TASK INPUTS>
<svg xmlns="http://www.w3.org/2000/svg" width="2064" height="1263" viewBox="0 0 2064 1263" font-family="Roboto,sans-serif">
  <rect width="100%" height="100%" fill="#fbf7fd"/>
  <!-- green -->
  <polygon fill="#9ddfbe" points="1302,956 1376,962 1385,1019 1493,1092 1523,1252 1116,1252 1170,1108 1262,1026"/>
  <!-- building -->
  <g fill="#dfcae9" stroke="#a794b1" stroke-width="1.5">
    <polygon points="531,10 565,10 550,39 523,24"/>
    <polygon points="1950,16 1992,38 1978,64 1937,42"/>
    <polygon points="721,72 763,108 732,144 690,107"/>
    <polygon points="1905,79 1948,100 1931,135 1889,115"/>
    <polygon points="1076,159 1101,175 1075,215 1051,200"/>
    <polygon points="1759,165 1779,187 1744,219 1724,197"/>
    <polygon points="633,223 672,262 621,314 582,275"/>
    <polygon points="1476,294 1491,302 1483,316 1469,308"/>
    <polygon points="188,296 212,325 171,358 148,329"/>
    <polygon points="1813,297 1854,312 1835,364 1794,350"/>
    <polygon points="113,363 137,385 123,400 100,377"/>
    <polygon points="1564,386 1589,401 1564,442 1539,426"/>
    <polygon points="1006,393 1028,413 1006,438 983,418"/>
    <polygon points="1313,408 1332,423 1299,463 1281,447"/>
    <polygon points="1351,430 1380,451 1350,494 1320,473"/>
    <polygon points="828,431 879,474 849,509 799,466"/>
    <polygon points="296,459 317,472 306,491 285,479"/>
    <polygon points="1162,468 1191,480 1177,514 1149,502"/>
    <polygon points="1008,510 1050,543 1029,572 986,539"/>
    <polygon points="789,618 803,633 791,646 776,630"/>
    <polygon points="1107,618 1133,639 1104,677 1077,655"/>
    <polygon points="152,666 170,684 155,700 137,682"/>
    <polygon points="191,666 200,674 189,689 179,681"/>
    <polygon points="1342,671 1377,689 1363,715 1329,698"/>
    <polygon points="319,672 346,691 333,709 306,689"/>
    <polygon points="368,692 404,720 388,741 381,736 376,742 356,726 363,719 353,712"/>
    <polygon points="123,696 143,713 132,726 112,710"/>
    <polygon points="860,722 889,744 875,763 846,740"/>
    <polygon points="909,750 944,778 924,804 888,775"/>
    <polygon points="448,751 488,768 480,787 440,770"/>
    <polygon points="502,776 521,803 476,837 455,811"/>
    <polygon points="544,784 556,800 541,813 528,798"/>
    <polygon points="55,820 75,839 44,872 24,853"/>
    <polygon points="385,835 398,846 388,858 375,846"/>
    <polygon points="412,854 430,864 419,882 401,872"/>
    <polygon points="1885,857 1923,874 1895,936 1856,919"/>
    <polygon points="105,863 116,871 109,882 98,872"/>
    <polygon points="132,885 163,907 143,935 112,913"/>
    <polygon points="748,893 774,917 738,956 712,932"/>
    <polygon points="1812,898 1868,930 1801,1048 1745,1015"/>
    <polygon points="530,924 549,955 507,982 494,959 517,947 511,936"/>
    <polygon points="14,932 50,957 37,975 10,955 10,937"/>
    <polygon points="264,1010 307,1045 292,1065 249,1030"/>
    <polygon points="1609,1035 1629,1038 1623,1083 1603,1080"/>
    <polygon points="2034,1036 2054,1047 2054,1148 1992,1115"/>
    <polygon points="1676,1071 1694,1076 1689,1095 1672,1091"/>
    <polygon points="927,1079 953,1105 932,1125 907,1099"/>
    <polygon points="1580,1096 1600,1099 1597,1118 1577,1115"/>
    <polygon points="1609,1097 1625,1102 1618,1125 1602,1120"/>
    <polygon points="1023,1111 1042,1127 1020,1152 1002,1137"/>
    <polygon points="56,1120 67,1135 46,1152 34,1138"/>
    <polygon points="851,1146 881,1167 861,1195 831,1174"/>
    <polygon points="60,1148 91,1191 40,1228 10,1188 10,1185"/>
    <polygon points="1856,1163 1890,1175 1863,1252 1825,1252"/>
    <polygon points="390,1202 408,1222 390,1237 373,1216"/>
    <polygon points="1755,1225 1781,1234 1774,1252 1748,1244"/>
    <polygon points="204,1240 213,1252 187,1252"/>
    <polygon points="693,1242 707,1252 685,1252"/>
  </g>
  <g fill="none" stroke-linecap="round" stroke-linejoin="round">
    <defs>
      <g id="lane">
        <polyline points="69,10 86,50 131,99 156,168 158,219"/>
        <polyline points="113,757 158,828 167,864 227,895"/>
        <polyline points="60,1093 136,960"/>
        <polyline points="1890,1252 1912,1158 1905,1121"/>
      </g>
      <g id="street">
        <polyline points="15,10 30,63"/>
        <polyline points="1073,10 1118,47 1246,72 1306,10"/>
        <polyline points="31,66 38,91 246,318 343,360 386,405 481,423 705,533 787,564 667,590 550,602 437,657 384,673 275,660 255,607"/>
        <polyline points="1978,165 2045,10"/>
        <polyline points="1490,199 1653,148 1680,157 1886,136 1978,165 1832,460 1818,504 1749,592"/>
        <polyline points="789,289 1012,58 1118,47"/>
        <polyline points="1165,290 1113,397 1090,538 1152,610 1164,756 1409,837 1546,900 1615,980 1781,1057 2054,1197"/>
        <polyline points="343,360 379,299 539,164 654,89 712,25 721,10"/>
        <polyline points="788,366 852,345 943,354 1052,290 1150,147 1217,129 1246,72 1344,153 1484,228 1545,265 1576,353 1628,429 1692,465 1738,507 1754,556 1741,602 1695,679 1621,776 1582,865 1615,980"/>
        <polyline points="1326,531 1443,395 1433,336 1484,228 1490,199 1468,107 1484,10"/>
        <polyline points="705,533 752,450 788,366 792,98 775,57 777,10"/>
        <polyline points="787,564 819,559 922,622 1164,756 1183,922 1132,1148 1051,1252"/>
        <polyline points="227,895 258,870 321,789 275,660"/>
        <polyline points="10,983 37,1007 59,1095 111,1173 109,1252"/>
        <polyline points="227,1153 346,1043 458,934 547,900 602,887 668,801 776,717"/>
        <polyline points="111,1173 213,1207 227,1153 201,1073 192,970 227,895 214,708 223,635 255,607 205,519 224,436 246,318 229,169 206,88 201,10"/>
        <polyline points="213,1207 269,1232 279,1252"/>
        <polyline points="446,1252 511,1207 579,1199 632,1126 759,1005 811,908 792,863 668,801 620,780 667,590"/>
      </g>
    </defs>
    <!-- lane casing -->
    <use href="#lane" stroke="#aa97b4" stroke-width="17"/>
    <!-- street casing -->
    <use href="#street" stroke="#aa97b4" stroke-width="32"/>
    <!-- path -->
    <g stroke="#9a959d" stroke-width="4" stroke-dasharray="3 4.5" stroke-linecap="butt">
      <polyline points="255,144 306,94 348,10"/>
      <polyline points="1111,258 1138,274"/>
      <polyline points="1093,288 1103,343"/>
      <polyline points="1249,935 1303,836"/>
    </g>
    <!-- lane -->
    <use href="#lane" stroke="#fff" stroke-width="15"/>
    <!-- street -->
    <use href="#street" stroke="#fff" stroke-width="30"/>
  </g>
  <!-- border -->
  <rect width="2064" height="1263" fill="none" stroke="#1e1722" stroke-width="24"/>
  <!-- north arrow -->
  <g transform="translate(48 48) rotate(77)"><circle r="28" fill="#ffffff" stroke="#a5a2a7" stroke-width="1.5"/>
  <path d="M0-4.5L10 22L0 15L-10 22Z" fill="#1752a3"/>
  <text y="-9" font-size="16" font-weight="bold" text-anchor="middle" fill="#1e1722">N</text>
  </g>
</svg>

TASK DESCRIPTION> Write out the data once more, word for word.

OUTPUT FOR THIS EXERCISE>
<svg xmlns="http://www.w3.org/2000/svg" width="2064" height="1263" viewBox="0 0 2064 1263" font-family="Roboto,sans-serif">
  <rect width="100%" height="100%" fill="#fbf7fd"/>
  <!-- green -->
  <polygon fill="#9ddfbe" points="1302,956 1376,962 1385,1019 1493,1092 1523,1252 1116,1252 1170,1108 1262,1026"/>
  <!-- building -->
  <g fill="#dfcae9" stroke="#a794b1" stroke-width="1.5">
    <polygon points="531,10 565,10 550,39 523,24"/>
    <polygon points="1950,16 1992,38 1978,64 1937,42"/>
    <polygon points="721,72 763,108 732,144 690,107"/>
    <polygon points="1905,79 1948,100 1931,135 1889,115"/>
    <polygon points="1076,159 1101,175 1075,215 1051,200"/>
    <polygon points="1759,165 1779,187 1744,219 1724,197"/>
    <polygon points="633,223 672,262 621,314 582,275"/>
    <polygon points="1476,294 1491,302 1483,316 1469,308"/>
    <polygon points="188,296 212,325 171,358 148,329"/>
    <polygon points="1813,297 1854,312 1835,364 1794,350"/>
    <polygon points="113,363 137,385 123,400 100,377"/>
    <polygon points="1564,386 1589,401 1564,442 1539,426"/>
    <polygon points="1006,393 1028,413 1006,438 983,418"/>
    <polygon points="1313,408 1332,423 1299,463 1281,447"/>
    <polygon points="1351,430 1380,451 1350,494 1320,473"/>
    <polygon points="828,431 879,474 849,509 799,466"/>
    <polygon points="296,459 317,472 306,491 285,479"/>
    <polygon points="1162,468 1191,480 1177,514 1149,502"/>
    <polygon points="1008,510 1050,543 1029,572 986,539"/>
    <polygon points="789,618 803,633 791,646 776,630"/>
    <polygon points="1107,618 1133,639 1104,677 1077,655"/>
    <polygon points="152,666 170,684 155,700 137,682"/>
    <polygon points="191,666 200,674 189,689 179,681"/>
    <polygon points="1342,671 1377,689 1363,715 1329,698"/>
    <polygon points="319,672 346,691 333,709 306,689"/>
    <polygon points="368,692 404,720 388,741 381,736 376,742 356,726 363,719 353,712"/>
    <polygon points="123,696 143,713 132,726 112,710"/>
    <polygon points="860,722 889,744 875,763 846,740"/>
    <polygon points="909,750 944,778 924,804 888,775"/>
    <polygon points="448,751 488,768 480,787 440,770"/>
    <polygon points="502,776 521,803 476,837 455,811"/>
    <polygon points="544,784 556,800 541,813 528,798"/>
    <polygon points="55,820 75,839 44,872 24,853"/>
    <polygon points="385,835 398,846 388,858 375,846"/>
    <polygon points="412,854 430,864 419,882 401,872"/>
    <polygon points="1885,857 1923,874 1895,936 1856,919"/>
    <polygon points="105,863 116,871 109,882 98,872"/>
    <polygon points="132,885 163,907 143,935 112,913"/>
    <polygon points="748,893 774,917 738,956 712,932"/>
    <polygon points="1812,898 1868,930 1801,1048 1745,1015"/>
    <polygon points="530,924 549,955 507,982 494,959 517,947 511,936"/>
    <polygon points="14,932 50,957 37,975 10,955 10,937"/>
    <polygon points="264,1010 307,1045 292,1065 249,1030"/>
    <polygon points="1609,1035 1629,1038 1623,1083 1603,1080"/>
    <polygon points="2034,1036 2054,1047 2054,1148 1992,1115"/>
    <polygon points="1676,1071 1694,1076 1689,1095 1672,1091"/>
    <polygon points="927,1079 953,1105 932,1125 907,1099"/>
    <polygon points="1580,1096 1600,1099 1597,1118 1577,1115"/>
    <polygon points="1609,1097 1625,1102 1618,1125 1602,1120"/>
    <polygon points="1023,1111 1042,1127 1020,1152 1002,1137"/>
    <polygon points="56,1120 67,1135 46,1152 34,1138"/>
    <polygon points="851,1146 881,1167 861,1195 831,1174"/>
    <polygon points="60,1148 91,1191 40,1228 10,1188 10,1185"/>
    <polygon points="1856,1163 1890,1175 1863,1252 1825,1252"/>
    <polygon points="390,1202 408,1222 390,1237 373,1216"/>
    <polygon points="1755,1225 1781,1234 1774,1252 1748,1244"/>
    <polygon points="204,1240 213,1252 187,1252"/>
    <polygon points="693,1242 707,1252 685,1252"/>
  </g>
  <g fill="none" stroke-linecap="round" stroke-linejoin="round">
    <defs>
      <g id="lane">
        <polyline points="69,10 86,50 131,99 156,168 158,219"/>
        <polyline points="113,757 158,828 167,864 227,895"/>
        <polyline points="60,1093 136,960"/>
        <polyline points="1890,1252 1912,1158 1905,1121"/>
      </g>
      <g id="street">
        <polyline points="15,10 30,63"/>
        <polyline points="1073,10 1118,47 1246,72 1306,10"/>
        <polyline points="31,66 38,91 246,318 343,360 386,405 481,423 705,533 787,564 667,590 550,602 437,657 384,673 275,660 255,607"/>
        <polyline points="1978,165 2045,10"/>
        <polyline points="1490,199 1653,148 1680,157 1886,136 1978,165 1832,460 1818,504 1749,592"/>
        <polyline points="789,289 1012,58 1118,47"/>
        <polyline points="1165,290 1113,397 1090,538 1152,610 1164,756 1409,837 1546,900 1615,980 1781,1057 2054,1197"/>
        <polyline points="343,360 379,299 539,164 654,89 712,25 721,10"/>
        <polyline points="788,366 852,345 943,354 1052,290 1150,147 1217,129 1246,72 1344,153 1484,228 1545,265 1576,353 1628,429 1692,465 1738,507 1754,556 1741,602 1695,679 1621,776 1582,865 1615,980"/>
        <polyline points="1326,531 1443,395 1433,336 1484,228 1490,199 1468,107 1484,10"/>
        <polyline points="705,533 752,450 788,366 792,98 775,57 777,10"/>
        <polyline points="787,564 819,559 922,622 1164,756 1183,922 1132,1148 1051,1252"/>
        <polyline points="227,895 258,870 321,789 275,660"/>
        <polyline points="10,983 37,1007 59,1095 111,1173 109,1252"/>
        <polyline points="227,1153 346,1043 458,934 547,900 602,887 668,801 776,717"/>
        <polyline points="111,1173 213,1207 227,1153 201,1073 192,970 227,895 214,708 223,635 255,607 205,519 224,436 246,318 229,169 206,88 201,10"/>
        <polyline points="213,1207 269,1232 279,1252"/>
        <polyline points="446,1252 511,1207 579,1199 632,1126 759,1005 811,908 792,863 668,801 620,780 667,590"/>
      </g>
    </defs>
    <!-- lane casing -->
    <use href="#lane" stroke="#aa97b4" stroke-width="17"/>
    <!-- street casing -->
    <use href="#street" stroke="#aa97b4" stroke-width="32"/>
    <!-- path -->
    <g stroke="#9a959d" stroke-width="4" stroke-dasharray="3 4.5" stroke-linecap="butt">
      <polyline points="255,144 306,94 348,10"/>
      <polyline points="1111,258 1138,274"/>
      <polyline points="1093,288 1103,343"/>
      <polyline points="1249,935 1303,836"/>
    </g>
    <!-- lane -->
    <use href="#lane" stroke="#fff" stroke-width="15"/>
    <!-- street -->
    <use href="#street" stroke="#fff" stroke-width="30"/>
  </g>
  <!-- border -->
  <rect width="2064" height="1263" fill="none" stroke="#1e1722" stroke-width="24"/>
  <!-- north arrow -->
  <g transform="translate(48 48) rotate(77)"><circle r="28" fill="#ffffff" stroke="#a5a2a7" stroke-width="1.5"/>
  <path d="M0-4.5L10 22L0 15L-10 22Z" fill="#1752a3"/>
  <text y="-9" font-size="16" font-weight="bold" text-anchor="middle" fill="#1e1722">N</text>
  </g>
</svg>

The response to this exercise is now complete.